If you think 8K is a pretty high resolution, a supercomputer lab’s new Stallion tiled display system might distract you from that idea.
This huge screen is claimed to have a resolution of 46,080 x 12,960 pixels. That’s 600 megapixels, or 46K in TV marketing language.
As you can imagine, Stallion is not actually a single panel, but a system of 18 Samsung 8K QLED TVs. Each of the 65-inch screens is arranged in a 6×3 grid.
Located at the Texas Advanced Computing Center (TACC), Stallion’s goal is to visualize large scientific datasets. Jo Wozniak, a visualization expert working on Stallion, explains in a recent post that higher resolution and greater brightness will allow experts to select details that might be overlooked without the larger scale.
For example, one of the first applications of the updated series was by the Early Broadcast Science Research for Cosmic Evolution (CEERS), which used Stallion to visualize data collected by the James Webb Space Telescope.
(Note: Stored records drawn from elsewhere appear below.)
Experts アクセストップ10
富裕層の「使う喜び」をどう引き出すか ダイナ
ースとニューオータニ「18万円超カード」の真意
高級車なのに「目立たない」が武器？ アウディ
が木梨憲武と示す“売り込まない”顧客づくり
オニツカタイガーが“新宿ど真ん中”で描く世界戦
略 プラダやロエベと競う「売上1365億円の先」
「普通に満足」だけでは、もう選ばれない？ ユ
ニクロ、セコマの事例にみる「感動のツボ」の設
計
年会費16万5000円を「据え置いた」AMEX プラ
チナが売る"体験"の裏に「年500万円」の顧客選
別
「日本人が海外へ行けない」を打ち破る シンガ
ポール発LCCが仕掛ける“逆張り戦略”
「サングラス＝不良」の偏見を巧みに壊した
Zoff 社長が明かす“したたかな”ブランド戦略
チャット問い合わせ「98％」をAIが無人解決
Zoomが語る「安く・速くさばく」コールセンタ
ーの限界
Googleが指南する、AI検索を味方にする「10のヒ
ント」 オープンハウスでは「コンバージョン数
Another application emerged by processing models with high resolution.
“The Stallion is ideal for showcasing Virtual Angkor, the fully realized creation of Angkor, the Cambodian metropolis around 1300 AD,” said UT Austin Professor of History Adam Clulow, while TACC’s director of strategic technologies, Paul Navrátil, said the decision to use 8K panels is essentially future-proof. He says it’s a precaution.
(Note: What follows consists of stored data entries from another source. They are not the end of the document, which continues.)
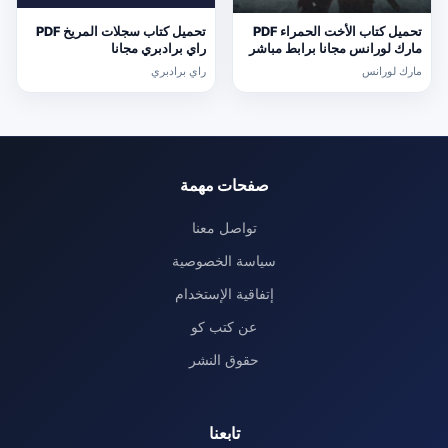
تحميل كتاب الأخت الحمراء PDF
تحميل كتاب سجلات المريخ PDF
مارك لورانس مجانا برابط مباشر
راي برادبري مجانا
مارك لورانس
راي برادبري
صفحات مهمة
تواصل معنا
سياسة الخصوصية
إتفاقية الإستخدام
عن كتب كو
حقوق النشر
تابعنا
Stallion is powered by a cluster of 36, hexacore Sandy Bridge CPUs, each with a matching Nvidia Quadro K5000 GPU for a total of 232 processor cores, 19 TB of disk storage, 1.28 TB of memory and 74 gigabytes of GPU memory. The data visualized by the cluster is then distributed to the screens using software called DisplayCluster and MostPixelsEver developed by TACC’s visualization team.